Crist Promises First ‘Day Of Fairness’

TALLAHASSEE, FLORIDA — Former Gov. Charlie Crist on Tuesday unveiled one of the first concrete policy proposals in his campaign to reclaim his old job, promising to use the state’s contracting power to boost wages for some workers and bar discrimination against gay and transgender Floridians.

Charlie Crist
Charlie Crist

Crist, a former Republican running as a Democrat, used the “First Day of Fairness” plan to draw a contrast with incumbent GOP Gov. Rick Scott, a former health-care executive who is painted by Democrats as beholden to big business.

“Middle-class families across Florida deserve a fair shot at success — but under Rick Scott, it’s the special interests that get all the breaks,” Crist said in a prepared statement. “The First Day of Fairness is about giving middle-class families and small businesses the same opportunities and protections the big corporations have enjoyed under Rick Scott.”

ABOVE VIDEO: Charlie Crist touts his conservative record, including opposition to abortion and gay marriage.

In a nod to the conflicts that would almost certainly bedevil Crist’s relationship with the Republican-dominated Legislature, the plan relies almost entirely on the governor’s ability to influence state contracting. Companies that do business with agencies controlled by Crist would have to boost the minimum wage for workers to $10.10; face new policies on differences in pay between men and women; and be barred from discriminating against gay, bisexual or transgender employees.

State agencies controlled by the governor would also have to treat all employees equally regardless of sexual orientation or gender identification. The state would also give Florida companies priority for contracts and reinforce open-records laws.

Republicans, who have long called on Crist to release details of what he would do as governor, pounced on the statement to link Crist with President Barack Obama. Some of the executive orders Crist promised would track efforts Obama has undertaken at the federal level.

Steve Crisafulli
Steve Crisafulli

The current and future Republican leaders of the state House and the Senate condemned what they said would be an overreach by the governor.

“Crist is lifting a dangerous page from President Obama’s playbook, saying he will do an end-run around the people’s elected representatives and single-handedly mandate policies through executive order. … Florida needs a governor who will work with the Legislature and not force his personal agenda on Floridians with the stroke of a pen,” the leaders said in a statement issued by Scott’s re-election campaign.

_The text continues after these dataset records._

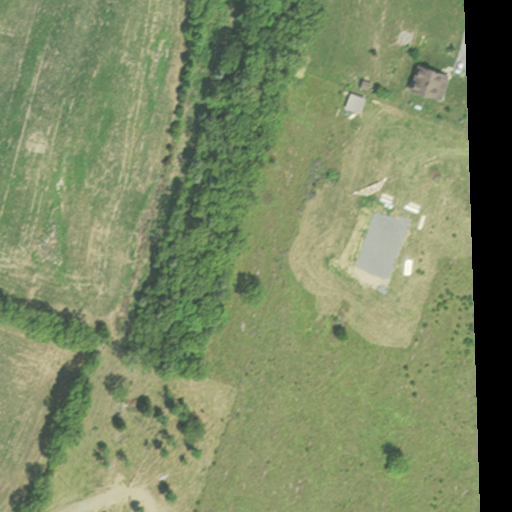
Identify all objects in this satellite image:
road: (478, 15)
building: (422, 81)
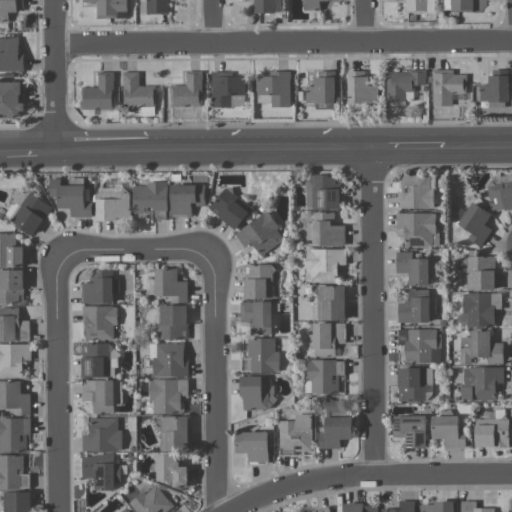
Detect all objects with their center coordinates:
building: (317, 4)
building: (464, 4)
building: (415, 5)
building: (155, 6)
building: (263, 6)
building: (9, 7)
building: (111, 9)
road: (215, 21)
road: (372, 22)
road: (283, 43)
building: (10, 54)
road: (54, 77)
building: (402, 83)
building: (447, 86)
building: (276, 87)
building: (361, 88)
building: (495, 89)
building: (228, 90)
building: (321, 90)
building: (137, 91)
building: (188, 91)
building: (99, 93)
building: (11, 98)
road: (443, 148)
road: (186, 151)
building: (323, 191)
building: (416, 191)
building: (500, 192)
building: (150, 196)
building: (71, 197)
building: (186, 198)
building: (113, 204)
building: (231, 207)
building: (31, 213)
building: (476, 223)
building: (417, 228)
building: (324, 230)
building: (261, 233)
building: (10, 250)
road: (134, 250)
building: (324, 264)
building: (413, 268)
building: (478, 272)
building: (258, 280)
building: (167, 283)
building: (12, 286)
building: (100, 287)
building: (332, 302)
building: (414, 308)
building: (481, 308)
road: (375, 312)
building: (258, 316)
building: (172, 321)
building: (100, 322)
building: (328, 337)
building: (420, 344)
building: (481, 347)
building: (262, 355)
building: (13, 358)
building: (95, 359)
building: (168, 360)
building: (323, 375)
road: (56, 381)
road: (214, 381)
building: (413, 383)
building: (481, 383)
building: (255, 392)
building: (102, 394)
building: (168, 394)
building: (14, 397)
building: (411, 429)
building: (448, 430)
building: (174, 433)
building: (296, 433)
building: (14, 434)
building: (103, 435)
building: (253, 445)
building: (172, 470)
building: (13, 472)
building: (101, 472)
road: (362, 475)
building: (16, 501)
building: (152, 501)
building: (403, 506)
building: (509, 506)
building: (360, 507)
building: (473, 507)
building: (123, 508)
building: (323, 509)
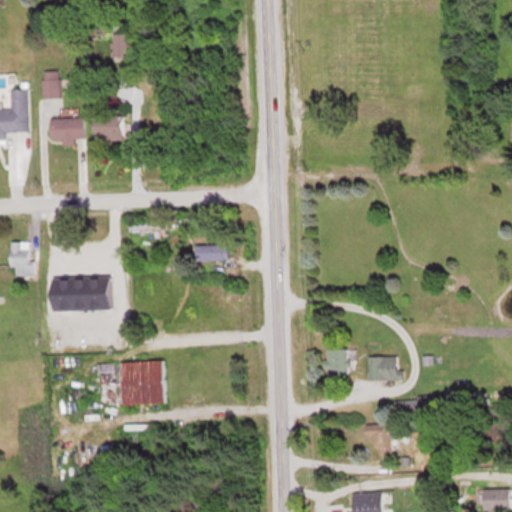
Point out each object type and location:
building: (123, 45)
building: (52, 90)
building: (16, 113)
building: (110, 127)
building: (68, 128)
road: (135, 198)
road: (65, 249)
building: (213, 252)
road: (273, 255)
building: (22, 258)
building: (83, 293)
building: (338, 359)
building: (385, 366)
building: (143, 380)
building: (138, 425)
building: (380, 435)
building: (497, 498)
building: (368, 501)
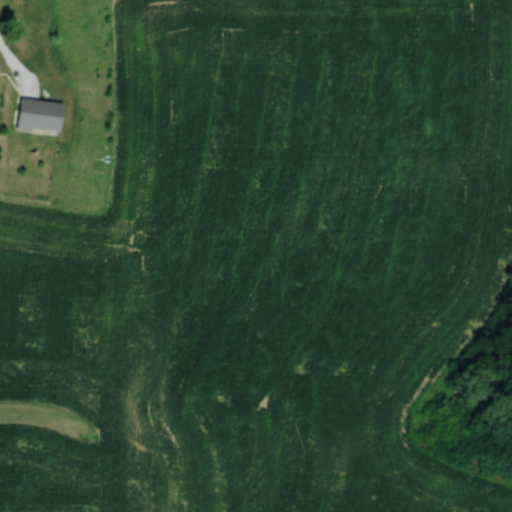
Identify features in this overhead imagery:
building: (35, 117)
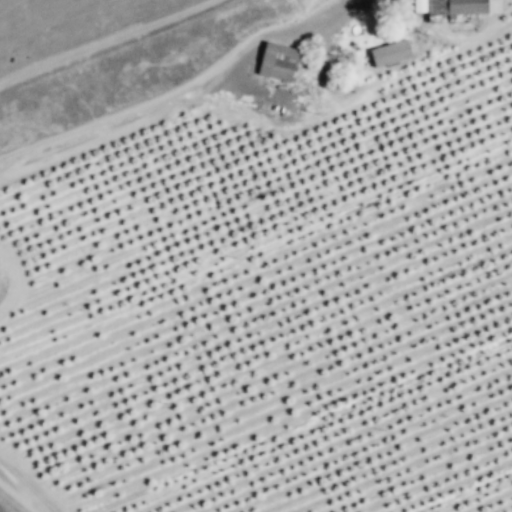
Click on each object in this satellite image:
road: (341, 7)
building: (451, 7)
road: (104, 39)
building: (391, 53)
building: (279, 62)
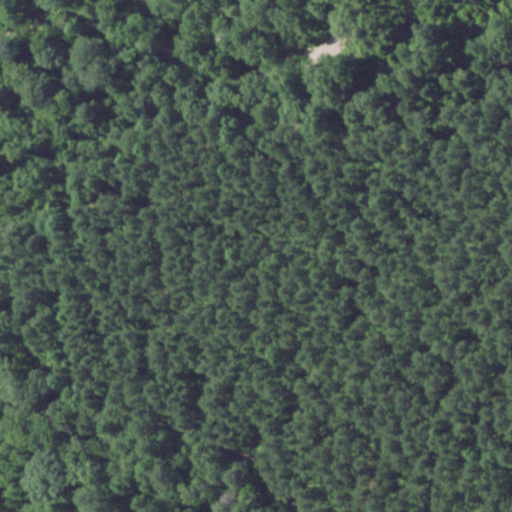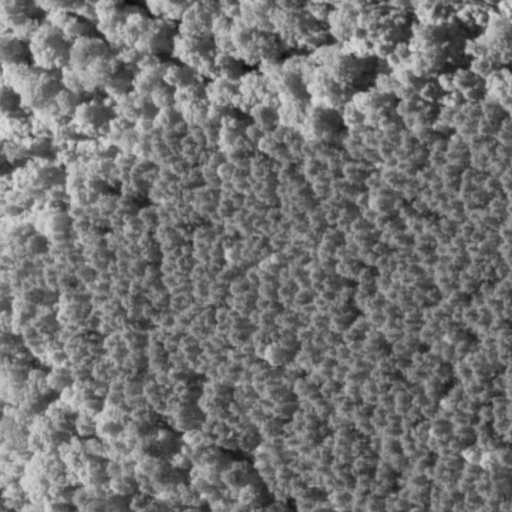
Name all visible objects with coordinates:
road: (143, 482)
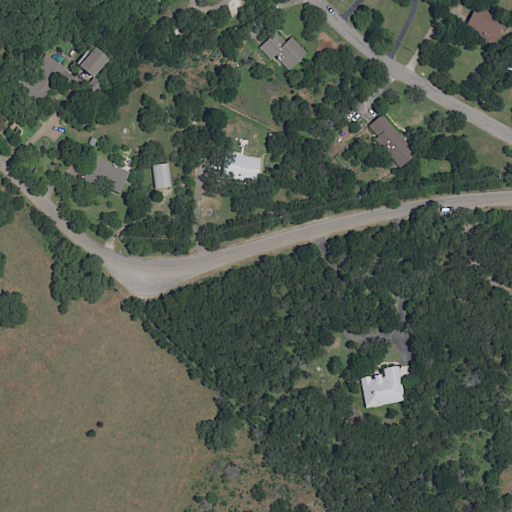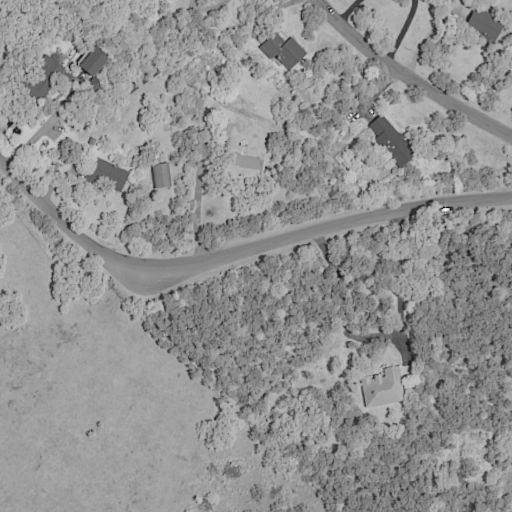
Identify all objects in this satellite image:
road: (405, 0)
road: (208, 7)
building: (484, 24)
building: (282, 51)
road: (406, 74)
building: (46, 76)
building: (390, 141)
building: (240, 167)
building: (108, 174)
building: (161, 176)
road: (196, 217)
road: (469, 258)
road: (235, 259)
road: (398, 308)
building: (382, 388)
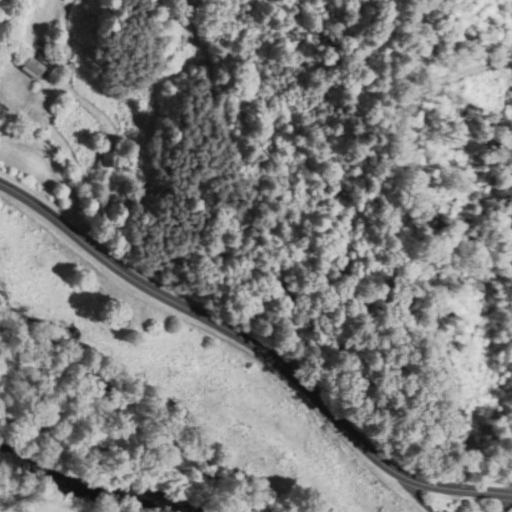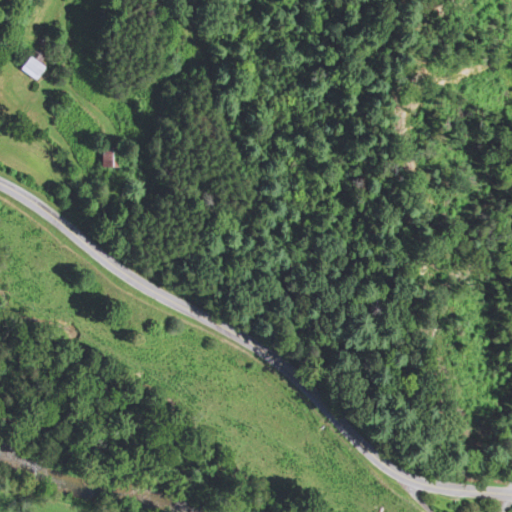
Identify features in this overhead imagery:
building: (30, 65)
building: (108, 158)
road: (256, 346)
road: (415, 491)
road: (504, 501)
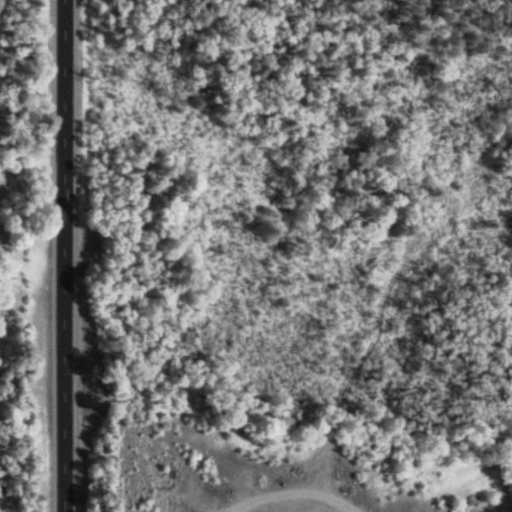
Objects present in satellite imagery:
road: (60, 256)
road: (288, 495)
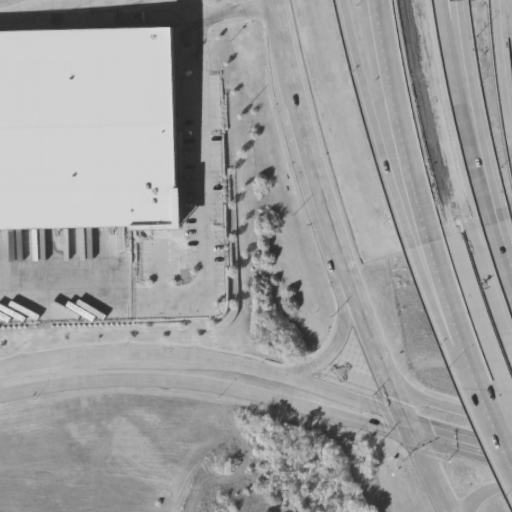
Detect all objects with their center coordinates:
road: (235, 10)
building: (181, 14)
road: (451, 25)
road: (455, 25)
road: (500, 65)
road: (404, 122)
road: (378, 125)
building: (90, 128)
road: (476, 139)
road: (203, 152)
road: (507, 239)
road: (342, 262)
road: (161, 266)
road: (458, 302)
road: (449, 305)
road: (330, 351)
road: (117, 362)
road: (36, 380)
road: (289, 382)
road: (241, 393)
road: (494, 399)
road: (445, 409)
traffic signals: (408, 428)
road: (460, 442)
road: (487, 497)
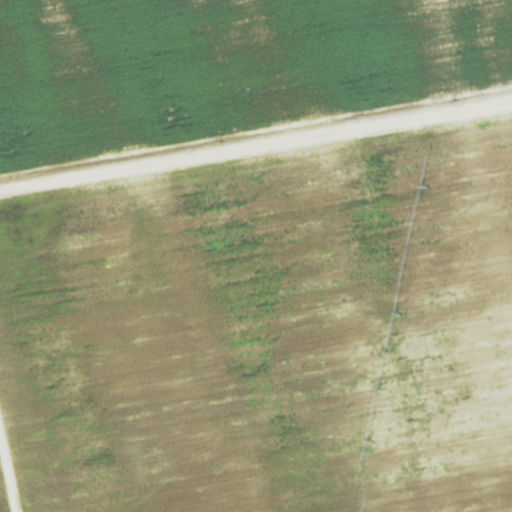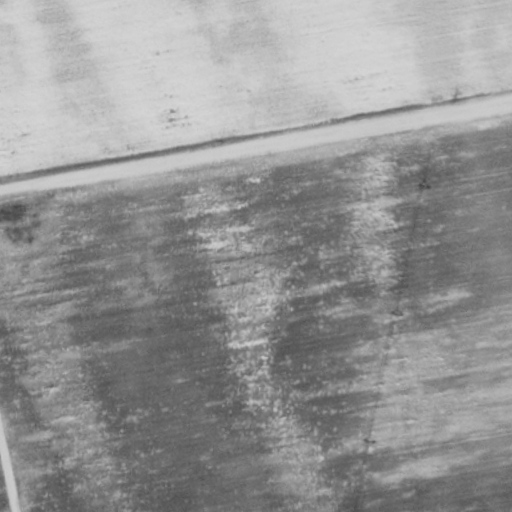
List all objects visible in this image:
road: (255, 144)
road: (7, 475)
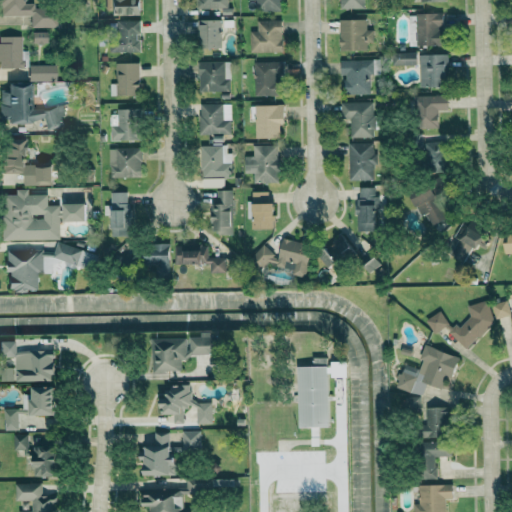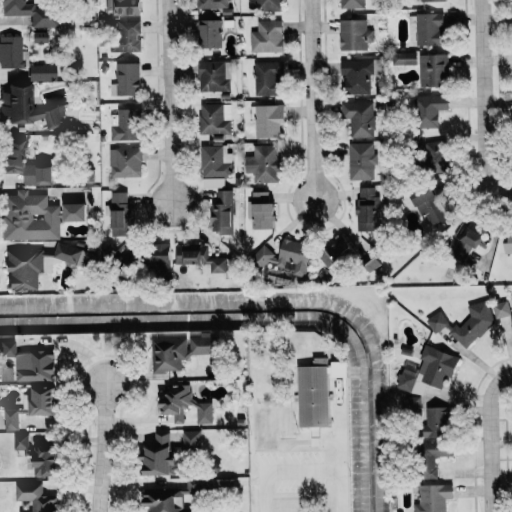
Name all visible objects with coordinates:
building: (430, 0)
building: (209, 4)
building: (350, 4)
building: (266, 5)
building: (122, 7)
building: (29, 12)
building: (432, 28)
building: (209, 33)
building: (353, 34)
building: (123, 36)
building: (266, 36)
building: (38, 37)
building: (12, 52)
building: (403, 58)
building: (431, 70)
building: (41, 73)
building: (212, 76)
building: (355, 76)
building: (266, 78)
building: (125, 79)
road: (313, 99)
road: (170, 103)
road: (488, 104)
building: (26, 108)
building: (427, 109)
building: (213, 118)
building: (357, 118)
building: (267, 120)
building: (122, 125)
building: (416, 140)
building: (435, 154)
building: (123, 161)
building: (360, 161)
building: (22, 163)
building: (214, 163)
building: (261, 163)
building: (428, 202)
building: (366, 209)
building: (261, 210)
building: (73, 211)
building: (118, 212)
building: (221, 212)
building: (27, 217)
building: (466, 240)
building: (507, 244)
building: (336, 253)
building: (73, 255)
building: (285, 256)
building: (200, 257)
building: (156, 258)
building: (23, 269)
building: (500, 309)
building: (465, 323)
building: (511, 325)
building: (201, 343)
building: (168, 354)
building: (26, 364)
building: (427, 371)
building: (315, 390)
building: (40, 400)
building: (183, 404)
building: (412, 406)
building: (9, 419)
building: (434, 423)
road: (489, 432)
building: (19, 441)
building: (190, 441)
road: (102, 448)
building: (157, 457)
building: (430, 457)
building: (43, 461)
road: (302, 469)
building: (221, 483)
building: (33, 497)
building: (431, 498)
building: (163, 500)
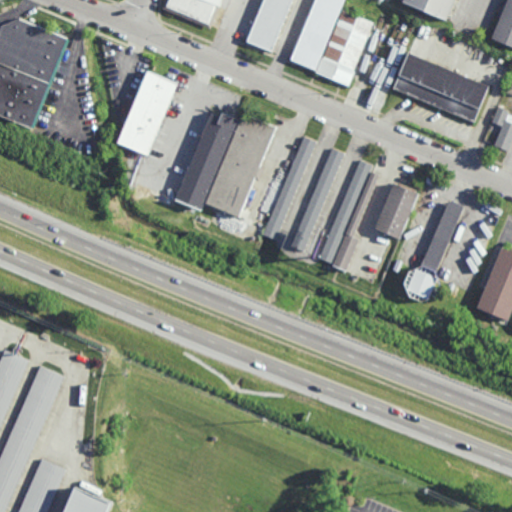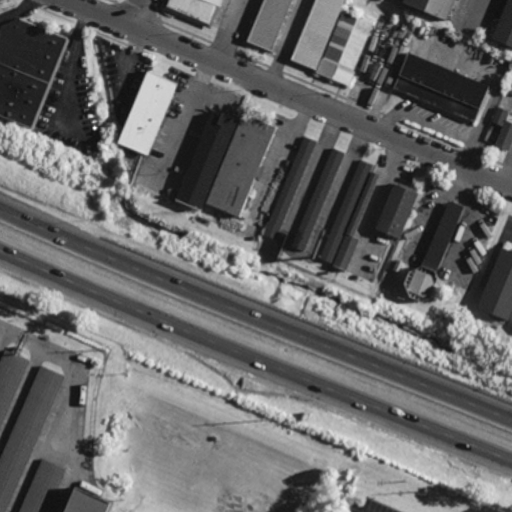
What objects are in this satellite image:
building: (432, 7)
building: (435, 7)
road: (475, 7)
building: (194, 9)
building: (196, 10)
road: (140, 13)
building: (269, 24)
building: (270, 24)
building: (505, 25)
building: (505, 25)
road: (226, 30)
building: (316, 32)
road: (283, 41)
building: (332, 41)
building: (345, 47)
road: (132, 57)
road: (73, 63)
building: (27, 68)
building: (26, 69)
building: (510, 80)
building: (442, 85)
building: (441, 87)
building: (509, 90)
road: (292, 92)
building: (147, 112)
building: (148, 113)
road: (187, 119)
road: (435, 126)
building: (504, 128)
building: (503, 129)
road: (283, 150)
building: (207, 159)
building: (226, 163)
building: (240, 165)
building: (290, 187)
building: (290, 188)
building: (318, 198)
building: (318, 200)
building: (398, 209)
building: (347, 210)
building: (397, 210)
building: (346, 211)
road: (470, 215)
building: (355, 226)
building: (355, 227)
building: (443, 236)
building: (437, 251)
building: (423, 284)
building: (499, 287)
building: (500, 287)
road: (254, 319)
road: (2, 337)
road: (254, 359)
building: (8, 375)
building: (10, 379)
building: (27, 431)
road: (43, 438)
road: (72, 478)
building: (40, 487)
building: (43, 488)
building: (82, 501)
building: (87, 501)
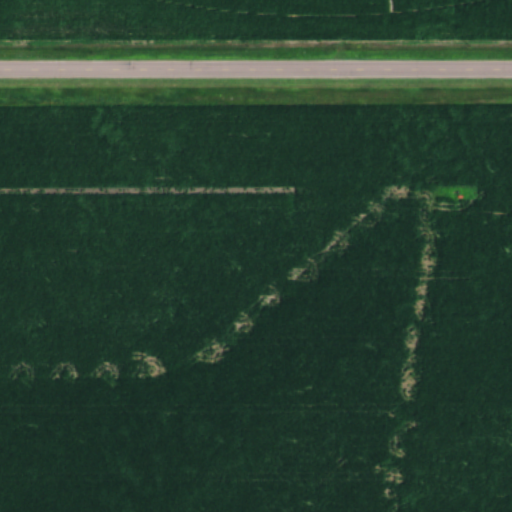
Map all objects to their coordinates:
road: (255, 67)
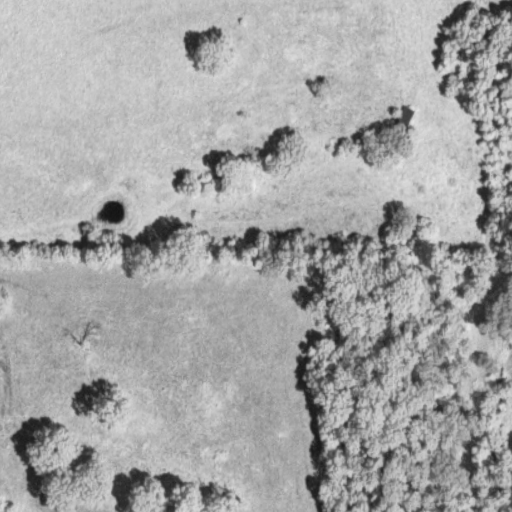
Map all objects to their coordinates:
road: (455, 29)
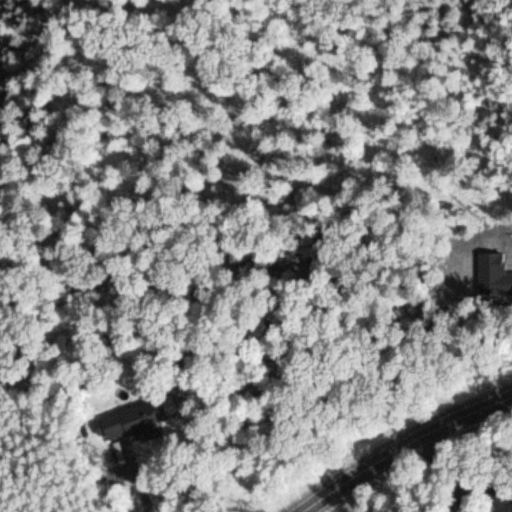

The statement was issued on behalf of outgoing House Speaker Will Weatherford, R-Wesley Chapel; Rep. Steve Crisafulli, a Merritt Island Republican designated as Weatherford’s successor; outgoing Senate President Don Gaetz, R-Niceville; Sen. Andy Gardiner, an Orlando Republican set to follow Gaetz; and Sen. John Thrasher, a St. Augustine Republican who chairs Scott’s campaign.

Meanwhile, the two campaigns appeared to agree Tuesday on at least three debates if and when Crist defeats former Senate Minority Leader Nan Rich in the Democratic primary and Scott beats a handful of little-known challengers for the GOP nomination. Scott said he would appear at a WSCV Telemundo 51 debate Oct. 10; a Leadership Florida debate Oct. 15; and a CNN debate Oct. 21.

Crist, who has refused to debate Rich, has accepted invitations to the same three general-election debates but wants several more and called Scott’s proposed schedule “a disservice to voters.”